(Recorded data)
··········
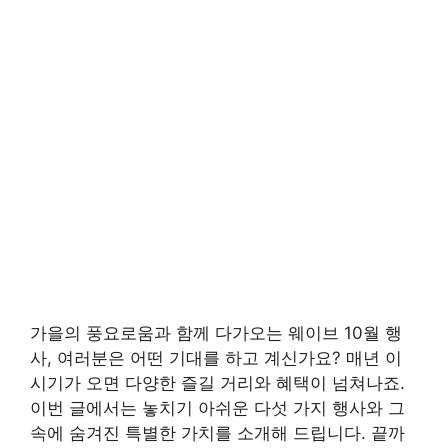
가을의 풍요로움과 함께 다가오는 웨이브 10월 행
사, 여러분은 어떤 기대를 하고 계신가요? 매년 이
시기가 오면 다양한 즐길 거리와 혜택이 넘쳐나죠.
이번 글에서는 놓치기 아쉬운 다섯 가지 행사와 그
속에 숨겨진 특별한 가치를 소개해 드립니다. 끝까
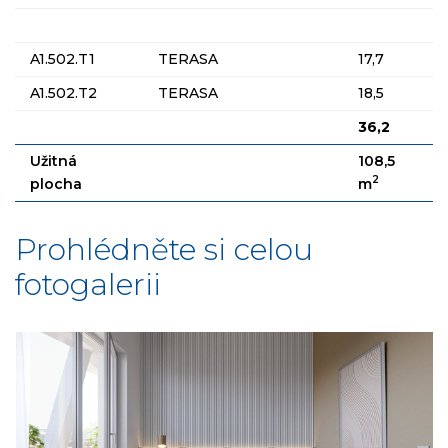
A1.502.T1
TERASA
17,7
A1.502.T2
TERASA
18,5
36,2
Užitná
108,5
2
plocha
m
Prohlédněte si celou
fotogalerii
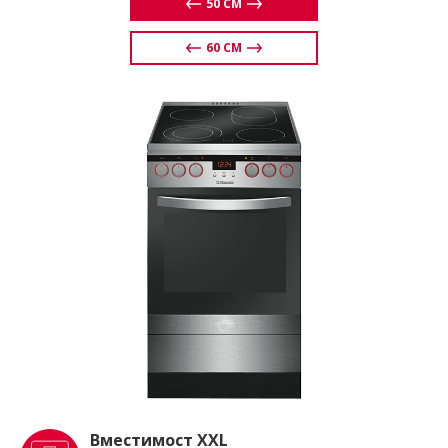
50 CM
60 CM
Вместимост XXL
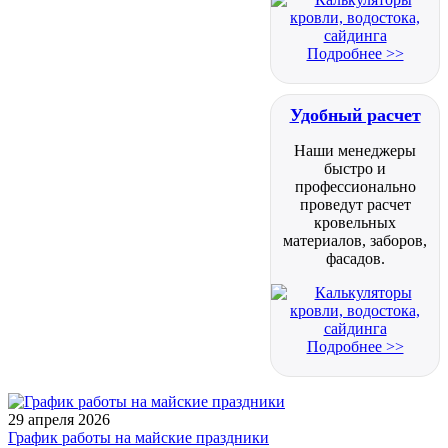
Подробнее >>
Удобный расчет
Наши менеджеры
быстро и
профессионально
проведут расчет
кровельных
материалов, заборов,
фасадов.
Подробнее >>
29 апреля 2026
График работы на майские праздники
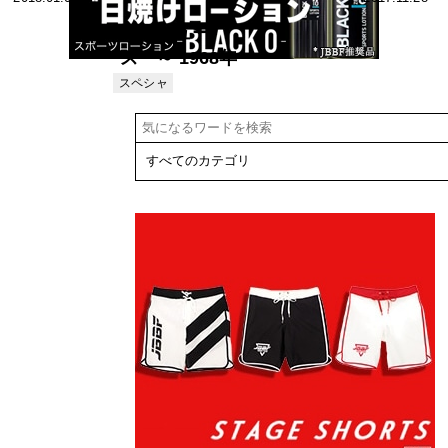
ノルド・シュ
ワルツェネガ
海外ニュー
ー栄光の記録
ス ～ 1968年
＜その1＞
度lFBB主催の
スペシャ
リスト
ミスター・コ
ンテスト４ ～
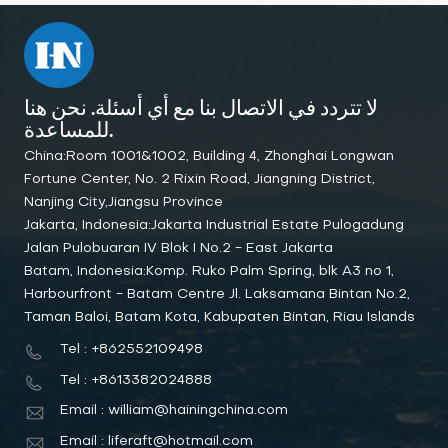
لا تتردد في الاتصال بنا مع أي أسئلة. نحن هنا
للمساعدة.
China:Room 1001&1002, Building 4, Zhonghai Longwan
Fortune Center, No. 2 Rixin Road, Jiangning District,
Nanjing City,Jiangsu Province
Jakarta, Indonesia:Jakarta Industrial Estate Pulogadung
Jalan Pulobuaran IV Blok I No.2 - East Jakarta
Batam, Indonesia:Komp. Ruko Palm Spring, blk A3 no 1,
Harbourfront - Batam Centre Jl. Laksamana Bintan No.2,
Taman Baloi, Batam Kota, Kabupaten Bintan, Riau Islands
Tel : +862552109498
Tel : +8613382024888
Email : william@hainingchina.com
Email : liferaft@hotmail.com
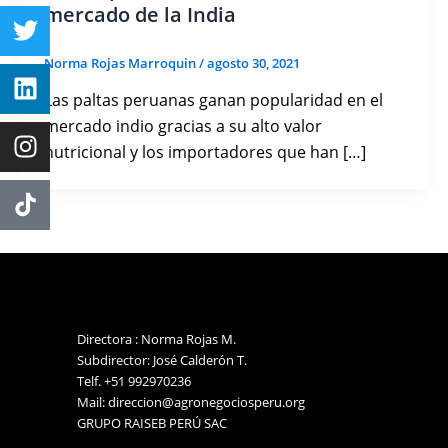
mercado de la India
Norma Rojas Marroquin
/
agosto 30, 2021
Las paltas peruanas ganan popularidad en el
mercado indio gracias a su alto valor
nutricional y los importadores que han […]
Directora : Norma Rojas M.
Subdirector: José Calderón T.
Telf. +51 992970236
Mail: direccion@agronegociosperu.org
GRUPO RAISEB PERÚ SAC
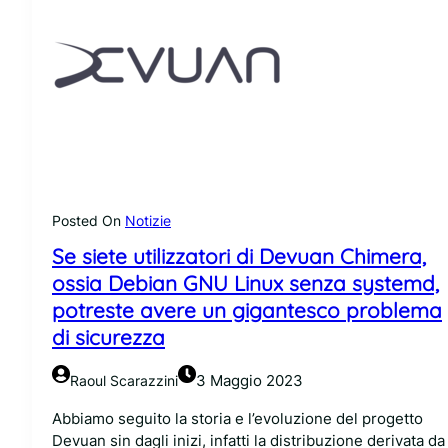
Posted On
Notizie
Se siete utilizzatori di Devuan Chimera,
ossia Debian GNU Linux senza systemd,
potreste avere un gigantesco problema
di sicurezza
3 Maggio 2023
Raoul Scarazzini
Abbiamo seguito la storia e l’evoluzione del progetto
Devuan sin dagli inizi, infatti la distribuzione derivata da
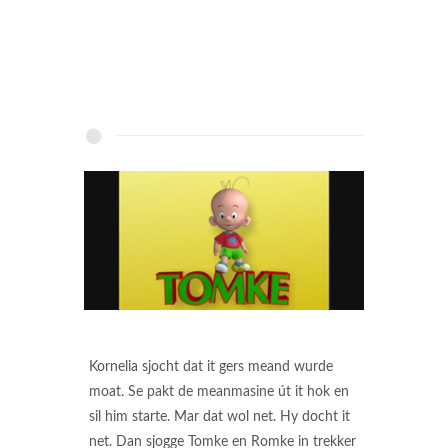
Kornelia sjocht dat it gers meand wurde
moat. Se pakt de meanmasine út it hok en
sil him starte. Mar dat wol net. Hy docht it
net. Dan sjogge Tomke en Romke in trekker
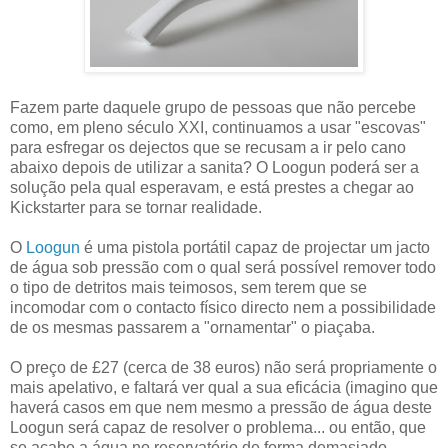
Fazem parte daquele grupo de pessoas que não percebe
como, em pleno século XXI, continuamos a usar "escovas"
para esfregar os dejectos que se recusam a ir pelo cano
abaixo depois de utilizar a sanita? O Loogun poderá ser a
solução pela qual esperavam, e está prestes a chegar ao
Kickstarter para se tornar realidade.
O
Loogun
é uma pistola portátil capaz de projectar um jacto
de água sob pressão com o qual será possível remover todo
o tipo de detritos mais teimosos, sem terem que se
incomodar com o contacto físico directo nem a possibilidade
de os mesmas passarem a "ornamentar" o piaçaba.
O preço de £27 (cerca de 38 euros) não será propriamente o
mais apelativo, e faltará ver qual a sua eficácia (imagino que
haverá casos em que nem mesmo a pressão de água deste
Loogun será capaz de resolver o problema... ou então, que
se acabe a água no reservatório de forma demasiado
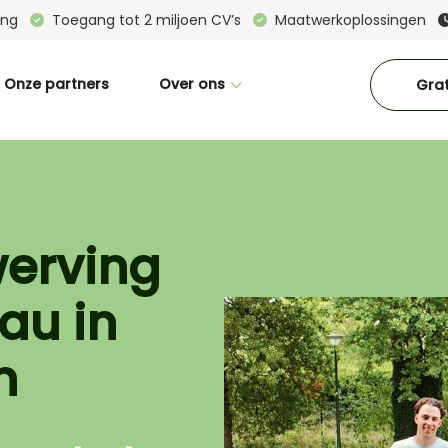
ring
Toegang tot 2 miljoen CV’s
Maatwerkoplossingen
Onze partners
Over ons
Grat
Wie zijn wij
Great Place To Work
CM in beeld
werving
Interne vacatures
au in
Blogs
Downloads
n
Contact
··········
WHAT NEEDS TO BE DONE - Write out every line of text in the records above, character for character and in the same order. Leave out the picture markers.

EXPECTED ANSWER -
가을의 풍요로움과 함께 다가오는 웨이브 10월 행
사, 여러분은 어떤 기대를 하고 계신가요? 매년 이
시기가 오면 다양한 즐길 거리와 혜택이 넘쳐나죠.
이번 글에서는 놓치기 아쉬운 다섯 가지 행사와 그
속에 숨겨진 특별한 가치를 소개해 드립니다. 끝까
A1.502.T1
TERASA
17,7
A1.502.T2
TERASA
18,5
36,2
Užitná
108,5
2
plocha
m
Prohlédněte si celou
fotogalerii
50 CM
60 CM
Вместимост XXL
Подробнее >>
Удобный расчет
Наши менеджеры
быстро и
профессионально
проведут расчет
кровельных
материалов, заборов,
фасадов.
Подробнее >>
29 апреля 2026
График работы на майские праздники
ノルド・シュ
ワルツェネガ
海外ニュー
ー栄光の記録
ス ～ 1968年
＜その1＞
度lFBB主催の
スペシャ
リスト
ミスター・コ
ンテスト４ ～
لا تتردد في الاتصال بنا مع أي أسئلة. نحن هنا
للمساعدة.
China:Room 1001&1002, Building 4, Zhonghai Longwan
Fortune Center, No. 2 Rixin Road, Jiangning District,
Nanjing City,Jiangsu Province
Jakarta, Indonesia:Jakarta Industrial Estate Pulogadung
Jalan Pulobuaran IV Blok I No.2 - East Jakarta
Batam, Indonesia:Komp. Ruko Palm Spring, blk A3 no 1,
Harbourfront - Batam Centre Jl. Laksamana Bintan No.2,
Taman Baloi, Batam Kota, Kabupaten Bintan, Riau Islands
Tel : +862552109498
Tel : +8613382024888
Email : william@hainingchina.com
Email : liferaft@hotmail.com
mercado de la India
Norma Rojas Marroquin
/
agosto 30, 2021
Las paltas peruanas ganan popularidad en el
mercado indio gracias a su alto valor
nutricional y los importadores que han […]
Directora : Norma Rojas M.
Subdirector: José Calderón T.
Telf. +51 992970236
Mail: direccion@agronegociosperu.org
GRUPO RAISEB PERÚ SAC
Posted On
Notizie
Se siete utilizzatori di Devuan Chimera,
ossia Debian GNU Linux senza systemd,
potreste avere un gigantesco problema
di sicurezza
3 Maggio 2023
Raoul Scarazzini
Abbiamo seguito la storia e l’evoluzione del progetto
Devuan sin dagli inizi, infatti la distribuzione derivata da
Kornelia sjocht dat it gers meand wurde
moat. Se pakt de meanmasine út it hok en
sil him starte. Mar dat wol net. Hy docht it
net. Dan sjogge Tomke en Romke in trekker
Fazem parte daquele grupo de pessoas que não percebe
como, em pleno século XXI, continuamos a usar "escovas"
para esfregar os dejectos que se recusam a ir pelo cano
abaixo depois de utilizar a sanita? O Loogun poderá ser a
solução pela qual esperavam, e está prestes a chegar ao
Kickstarter para se tornar realidade.
O
Loogun
é uma pistola portátil capaz de projectar um jacto
de água sob pressão com o qual será possível remover todo
o tipo de detritos mais teimosos, sem terem que se
incomodar com o contacto físico directo nem a possibilidade
de os mesmas passarem a "ornamentar" o piaçaba.
O preço de £27 (cerca de 38 euros) não será propriamente o
mais apelativo, e faltará ver qual a sua eficácia (imagino que
haverá casos em que nem mesmo a pressão de água deste
Loogun será capaz de resolver o problema... ou então, que
se acabe a água no reservatório de forma demasiado
ring
Toegang tot 2 miljoen CV’s
Maatwerkoplossingen
Onze partners
Over ons
Grat
Wie zijn wij
Great Place To Work
CM in beeld
werving
Interne vacatures
au in
Blogs
Downloads
n
Contact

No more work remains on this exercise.